*Поставленные задания*:
(a) Перечислите все виды дорогих подарков, которые, согласно фрагменту о правлении Брежнева, потоком шли генсеку.
(b) Допишите следующую часть фрагмента о правлении Брежнева, начав сразу после его последнего предложения.

Дело не ограничивалось приукрашиванием действительности в сводках и отчётах, рапортами об успехах там, где в действительности уже начинались провалы. Реальное состояние экономики уже почти никто не контролировал, верховная власть удовлетворялась бодрыми отписками с мест. Это вело к расцвету махрового бюрократизма. Андропов, заботясь об укреплении своих позиций во власти в предвидении ухода Брежнева, начал кампанию по расследованию ряда крупнейших злоупотреблений (дела Рашидова, Медунова, «рыбное дело» и пр.). Брежневу о них докладывалась информация лишь в общем виде.

Но одним из самых действенных утешений стали для Брежнева его неустанное восхваление и периодическое награждение высокими знаками отличия.

Четырежды Герой Советского Союза, Герой Социалистического Труда, Маршал Советского Союза, кавалер всех высших орденов СССР и стран социалистического лагеря, и прочая, и прочая, и прочая. Потоком шли и дорогие подарки — от роскошных лимузинов до золотых изделий и драгоценных камней.

Принимая награды из рук тех, кто входил в его ближайшее окружение, Брежнев и для них не жалел наград и прочих благ, всё это, разумеется, за счёт государства. А подхалимы помельче, не имевшие доступа к самому Брежневу, но вхожие в его семью, задаривали дочь и зятя генсека, используя эти связи как «крышу» для своих махинаций. В Крыму строился дачный посёлок для приближённых Брежнева, который местное население называло «царским селом». Пример оказывался заразительным. Коррупция и «теневая экономика» разъедали государственную машину. А Рой Медведев отмечал, что следствием этого стали «нежелание и неумение хорошо работать, политическая пассивность и апатия, нравственная деградация десятков миллионов».

*Набор данных*:

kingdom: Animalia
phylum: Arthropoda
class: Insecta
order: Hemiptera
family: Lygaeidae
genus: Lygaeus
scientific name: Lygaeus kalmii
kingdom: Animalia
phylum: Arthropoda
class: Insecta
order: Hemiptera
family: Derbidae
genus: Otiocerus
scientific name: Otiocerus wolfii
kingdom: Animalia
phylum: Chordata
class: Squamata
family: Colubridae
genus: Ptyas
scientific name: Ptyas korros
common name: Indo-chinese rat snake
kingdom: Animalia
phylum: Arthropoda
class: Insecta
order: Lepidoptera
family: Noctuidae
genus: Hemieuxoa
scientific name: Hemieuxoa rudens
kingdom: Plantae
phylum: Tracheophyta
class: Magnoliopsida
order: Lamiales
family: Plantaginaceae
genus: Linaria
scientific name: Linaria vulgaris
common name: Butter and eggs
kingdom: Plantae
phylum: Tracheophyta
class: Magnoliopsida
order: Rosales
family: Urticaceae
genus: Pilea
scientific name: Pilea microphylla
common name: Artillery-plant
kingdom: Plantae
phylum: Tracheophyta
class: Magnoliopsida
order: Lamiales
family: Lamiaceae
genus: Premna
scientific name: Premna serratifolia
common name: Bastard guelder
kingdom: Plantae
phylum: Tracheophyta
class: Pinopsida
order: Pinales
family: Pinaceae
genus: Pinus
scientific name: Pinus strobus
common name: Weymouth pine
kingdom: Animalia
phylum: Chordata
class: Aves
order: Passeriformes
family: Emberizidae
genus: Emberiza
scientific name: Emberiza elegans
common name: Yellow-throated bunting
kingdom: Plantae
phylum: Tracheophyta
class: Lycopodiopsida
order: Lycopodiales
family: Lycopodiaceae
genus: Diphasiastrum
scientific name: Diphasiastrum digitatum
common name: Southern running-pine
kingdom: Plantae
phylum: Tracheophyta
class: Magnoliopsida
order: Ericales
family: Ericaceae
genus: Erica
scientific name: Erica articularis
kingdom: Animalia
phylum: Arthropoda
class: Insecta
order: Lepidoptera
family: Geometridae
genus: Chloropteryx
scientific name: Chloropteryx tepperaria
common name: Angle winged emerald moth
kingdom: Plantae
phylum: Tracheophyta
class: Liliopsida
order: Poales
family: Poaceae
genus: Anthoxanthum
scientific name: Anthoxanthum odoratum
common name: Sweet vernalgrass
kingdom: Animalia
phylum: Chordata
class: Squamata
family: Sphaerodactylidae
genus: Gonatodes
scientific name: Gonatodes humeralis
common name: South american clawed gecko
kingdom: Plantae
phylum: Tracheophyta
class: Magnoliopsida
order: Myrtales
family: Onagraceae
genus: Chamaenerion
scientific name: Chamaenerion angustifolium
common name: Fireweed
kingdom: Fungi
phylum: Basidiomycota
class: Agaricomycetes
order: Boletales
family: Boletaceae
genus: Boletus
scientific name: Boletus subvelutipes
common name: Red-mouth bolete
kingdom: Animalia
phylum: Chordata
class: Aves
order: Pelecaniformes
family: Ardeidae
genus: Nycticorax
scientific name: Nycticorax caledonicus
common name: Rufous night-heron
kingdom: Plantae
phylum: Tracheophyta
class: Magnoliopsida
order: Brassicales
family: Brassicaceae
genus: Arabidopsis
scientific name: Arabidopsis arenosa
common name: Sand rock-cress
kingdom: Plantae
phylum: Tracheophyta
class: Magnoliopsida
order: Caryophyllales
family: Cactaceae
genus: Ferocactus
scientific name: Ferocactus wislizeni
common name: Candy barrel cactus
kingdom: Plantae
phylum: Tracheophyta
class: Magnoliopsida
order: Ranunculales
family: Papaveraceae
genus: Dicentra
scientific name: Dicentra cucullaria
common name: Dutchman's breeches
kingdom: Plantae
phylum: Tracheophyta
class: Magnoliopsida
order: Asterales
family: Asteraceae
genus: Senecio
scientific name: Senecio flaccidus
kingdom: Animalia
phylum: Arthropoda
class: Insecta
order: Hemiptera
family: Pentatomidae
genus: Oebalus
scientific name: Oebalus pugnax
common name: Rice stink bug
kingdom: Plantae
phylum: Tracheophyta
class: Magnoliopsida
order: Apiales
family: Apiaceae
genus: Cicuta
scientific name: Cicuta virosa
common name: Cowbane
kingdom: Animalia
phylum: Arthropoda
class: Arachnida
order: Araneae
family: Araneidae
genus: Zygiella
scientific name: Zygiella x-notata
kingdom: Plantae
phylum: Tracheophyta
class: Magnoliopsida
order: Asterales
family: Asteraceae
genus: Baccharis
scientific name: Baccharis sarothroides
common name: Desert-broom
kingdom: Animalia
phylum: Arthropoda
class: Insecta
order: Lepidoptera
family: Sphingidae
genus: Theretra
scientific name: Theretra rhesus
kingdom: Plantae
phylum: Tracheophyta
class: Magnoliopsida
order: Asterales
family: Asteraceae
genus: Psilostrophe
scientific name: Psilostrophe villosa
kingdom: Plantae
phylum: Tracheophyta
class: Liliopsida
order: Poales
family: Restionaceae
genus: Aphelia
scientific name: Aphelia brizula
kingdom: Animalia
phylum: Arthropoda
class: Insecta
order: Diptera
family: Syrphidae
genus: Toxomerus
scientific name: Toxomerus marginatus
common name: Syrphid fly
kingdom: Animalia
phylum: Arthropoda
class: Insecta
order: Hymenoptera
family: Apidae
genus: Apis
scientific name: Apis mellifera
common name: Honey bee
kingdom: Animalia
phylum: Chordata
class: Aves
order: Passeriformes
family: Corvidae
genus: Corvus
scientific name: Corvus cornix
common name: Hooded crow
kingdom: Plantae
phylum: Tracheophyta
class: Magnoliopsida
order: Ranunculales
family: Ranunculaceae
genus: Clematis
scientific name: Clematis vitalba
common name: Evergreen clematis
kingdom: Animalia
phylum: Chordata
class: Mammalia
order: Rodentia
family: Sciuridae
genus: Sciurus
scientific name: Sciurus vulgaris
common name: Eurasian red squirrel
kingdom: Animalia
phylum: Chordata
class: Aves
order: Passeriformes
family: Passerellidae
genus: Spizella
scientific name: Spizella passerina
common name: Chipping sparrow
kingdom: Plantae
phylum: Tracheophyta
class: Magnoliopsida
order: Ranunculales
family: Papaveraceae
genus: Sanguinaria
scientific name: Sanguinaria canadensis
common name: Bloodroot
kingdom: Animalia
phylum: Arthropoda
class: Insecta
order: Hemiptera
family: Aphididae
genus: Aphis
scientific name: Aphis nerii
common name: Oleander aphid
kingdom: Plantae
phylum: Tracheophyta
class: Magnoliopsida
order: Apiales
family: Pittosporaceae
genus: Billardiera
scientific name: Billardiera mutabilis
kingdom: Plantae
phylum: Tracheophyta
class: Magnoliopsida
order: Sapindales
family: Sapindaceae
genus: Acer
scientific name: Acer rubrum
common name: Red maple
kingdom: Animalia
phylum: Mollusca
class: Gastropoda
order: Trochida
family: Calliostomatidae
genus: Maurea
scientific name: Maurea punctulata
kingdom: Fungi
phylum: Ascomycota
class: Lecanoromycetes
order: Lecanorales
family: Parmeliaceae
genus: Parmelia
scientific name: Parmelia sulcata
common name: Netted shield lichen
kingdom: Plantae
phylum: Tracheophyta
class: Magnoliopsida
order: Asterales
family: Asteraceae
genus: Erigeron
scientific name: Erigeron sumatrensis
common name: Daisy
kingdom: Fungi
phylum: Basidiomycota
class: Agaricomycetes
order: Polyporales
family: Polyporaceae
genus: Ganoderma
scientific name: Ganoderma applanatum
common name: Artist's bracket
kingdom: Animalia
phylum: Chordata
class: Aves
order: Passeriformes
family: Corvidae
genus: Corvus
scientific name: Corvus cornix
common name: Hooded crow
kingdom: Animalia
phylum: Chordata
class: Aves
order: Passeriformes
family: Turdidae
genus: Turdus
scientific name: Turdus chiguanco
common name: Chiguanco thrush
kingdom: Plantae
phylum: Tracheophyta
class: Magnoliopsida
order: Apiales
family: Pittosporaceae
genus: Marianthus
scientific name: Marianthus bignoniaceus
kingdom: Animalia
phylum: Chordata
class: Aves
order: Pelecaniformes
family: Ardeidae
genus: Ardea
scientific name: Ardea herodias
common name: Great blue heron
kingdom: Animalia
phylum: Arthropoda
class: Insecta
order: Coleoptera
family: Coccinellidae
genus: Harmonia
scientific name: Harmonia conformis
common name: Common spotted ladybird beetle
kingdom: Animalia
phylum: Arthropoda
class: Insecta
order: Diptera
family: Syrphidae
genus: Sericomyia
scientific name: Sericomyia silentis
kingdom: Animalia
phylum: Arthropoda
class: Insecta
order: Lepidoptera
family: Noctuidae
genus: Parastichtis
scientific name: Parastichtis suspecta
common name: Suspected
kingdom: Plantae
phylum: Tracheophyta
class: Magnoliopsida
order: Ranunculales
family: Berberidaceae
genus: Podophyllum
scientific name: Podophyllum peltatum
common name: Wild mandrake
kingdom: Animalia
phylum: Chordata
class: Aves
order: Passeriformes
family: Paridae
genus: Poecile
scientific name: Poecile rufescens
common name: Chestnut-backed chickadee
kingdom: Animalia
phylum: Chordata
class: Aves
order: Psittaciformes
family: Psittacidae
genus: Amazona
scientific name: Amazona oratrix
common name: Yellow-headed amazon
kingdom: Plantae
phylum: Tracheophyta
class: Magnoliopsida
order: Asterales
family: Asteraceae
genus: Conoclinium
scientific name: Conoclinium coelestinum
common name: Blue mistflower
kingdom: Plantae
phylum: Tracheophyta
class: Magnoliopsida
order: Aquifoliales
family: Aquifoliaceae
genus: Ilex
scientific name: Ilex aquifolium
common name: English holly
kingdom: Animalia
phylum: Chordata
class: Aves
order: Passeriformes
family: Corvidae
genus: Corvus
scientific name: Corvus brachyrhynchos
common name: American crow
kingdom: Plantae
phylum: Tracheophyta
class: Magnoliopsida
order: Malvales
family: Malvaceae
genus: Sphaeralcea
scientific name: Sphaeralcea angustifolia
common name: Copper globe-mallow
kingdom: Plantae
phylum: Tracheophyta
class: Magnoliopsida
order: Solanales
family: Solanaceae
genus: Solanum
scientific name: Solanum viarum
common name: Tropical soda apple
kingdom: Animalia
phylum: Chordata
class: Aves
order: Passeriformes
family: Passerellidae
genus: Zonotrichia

*Ответы*:
(a) Роскошные лимузины, золотые изделия, драгоценные камни.

(b)
Застой переходит в разложение

В период застоя происходили сложные процессы в структуре советского общества. «Первоначальное накопление капитала» коррупционерами и «теневиками», предоставление всё новых привилегий верхушке партийного аппарата и «сливкам» советской интеллигенции привели к заметному, хотя ещё и скрываемому (как властью, так и самими «элитариями») имущественному расслоению в стране. Однако чем больше богатели «элитарии», тем сильнее становилось их недовольство тем, что они вынуждены жить подобно герою романа Ильфа и Петрова Александру Корейко, который, обладая миллионами, должен был выглядеть в глазах окружающих рядовым советским служащим с копеечным окладом. Незаконно или несправедливо нажитое богатство им приходилось прятать, пожить на широкую ногу было ещё опасно.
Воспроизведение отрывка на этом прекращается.